The Braves front office will tell you that a year before the move to Cobb County was announced, they asked the city of Atlanta to fund massive improvements to Turner Field and the area immediately surrounding it. Parking was a disaster, field upgrades needed to be made, and more entertainment features were needed to drive up attendance. When Atlanta mayor Kasim Reed refused to spend the massive amounts the Braves were asking, the team secretly began looking for other options. They eventually found their sugar daddy in the form of Cobb County Commission Chair Tim Lee, who offered an unprecedented $400 million of public money to build a stadium in his district. In comparison, the new Cowboys Stadium built by Jerry Jones and abused by Tony Romo, required only $325 million in government spending. The ridiculous amount of public funds meant that the Braves ownership would be spending nickels and dimes compared to the free money they would be receiving.

But even though this back room deal was made without a vote, there's no reason to be upset, cautioned Cobb County's Tim Lee. The $400 million would be paid without raising property taxes on anyone. If you think that sounds too good to be true, you're absolutely right. Instead of property taxes, Lee extended an existing temporary tax for 30 additional years. He also reportedly used a fund that was voted by the people of Cobb to be used to create parks, and funneled it into the making of the stadium. Isn't local government fun?

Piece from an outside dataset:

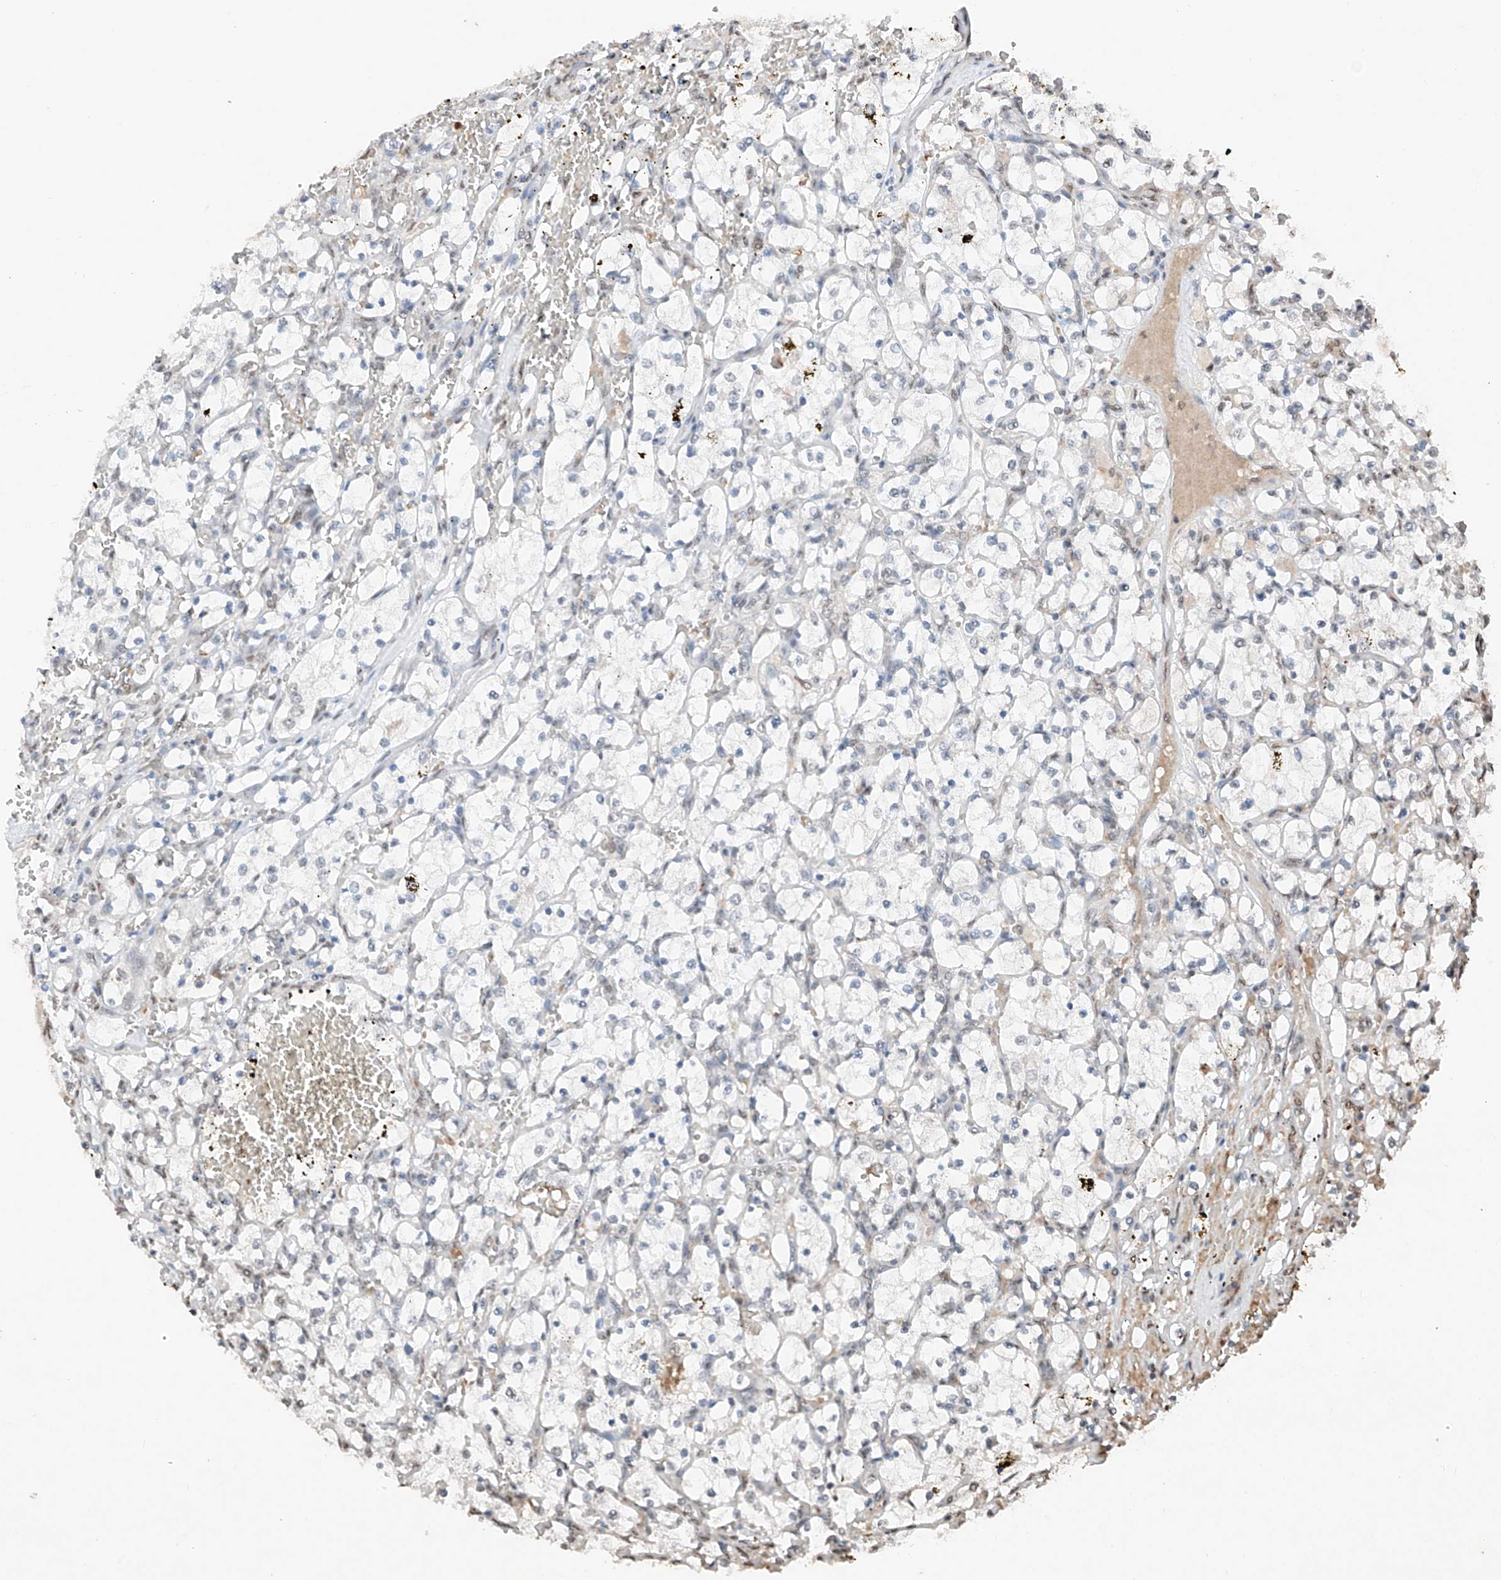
{"staining": {"intensity": "negative", "quantity": "none", "location": "none"}, "tissue": "renal cancer", "cell_type": "Tumor cells", "image_type": "cancer", "snomed": [{"axis": "morphology", "description": "Adenocarcinoma, NOS"}, {"axis": "topography", "description": "Kidney"}], "caption": "An immunohistochemistry histopathology image of renal cancer (adenocarcinoma) is shown. There is no staining in tumor cells of renal cancer (adenocarcinoma). (Immunohistochemistry, brightfield microscopy, high magnification).", "gene": "TBX4", "patient": {"sex": "female", "age": 69}}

Of course, it's impossible to talk about the fall of Turner Field without mentioning race. Summerhill, the neighborhood where the stadium currently resides, has a population that's 89 percent black. Vinings, the neighborhood near where the new stadium will be built, has a population that's nearly 90 percent white. The relocation has been criticized as a sort of baseball-themed white flight that keeps the mostly white fans from having to go into the mostly black city. Meanwhile, the MLB wonders why inner-city kids are losing interest in their sport.

The loss of Turner Field also means the loss of hundreds of part-time jobs, a crushing blow for a neighborhood where the median income is $15-$20K lower than where the new stadium will be built. If you're thinking, well why don't the old employees just drive to the new stadium? That seems like a good idea, if state government didn't just recently strike down a bill that would have extended public transportation from Atlanta to Cobb County.

The Braves management, for their part, haven't done anything to heal the wounds caused by the planned relocation. Try to name a Braves player other than Freddie Freeman and it's almost a certainty that player has been traded away. Andrelton Simmons, Jason Heyward, Justin Upton, Evan Gattis, all gone. The capper was a trade of all-star closer Craig Kimbrel on the eve of last year's opening day. General manager John Coppolella will point to his stacked farm system and dismiss those who don't believe in his "vision." I mean, what's so wrong about being the 76ers of baseball? But Braves fans, who can fill entire storage units up with worthless jerseys of their ex-favorite players, are not as sympathetic. Is it possible the Braves have sacrificed the last few seasons as a subtle middle finger to the city who refused to scrounge its citizens to pay for stadium upgrades? Would it surprise anyone to see them go all out this upcoming offseason to once again have a championship contending team when the Cobb County stadium opens?

If you measure a franchise's success by the amount of support and enthusiasm surrounding the team, the Atlanta Braves are a Chernobyl-esque disaster -- but it's not just the fans in Atlanta who should be concerned. A historic franchise moving away from the city that fostered it sets a dangerous precedent that is guaranteed to be cited by the avaricious owners of the future. We are entering an age where owners chase money from local government like Kevin Durant in free agency. The new "The Decision" will be Daniel Snyder announcing whether or not he will be moving the Redskins to Richmond. The sad truth is, when courageous city governments stand up to billionaire owners, it's the city that loses, because owners will always find another Tim Lee who will is willing to accost his citizens for a good deal.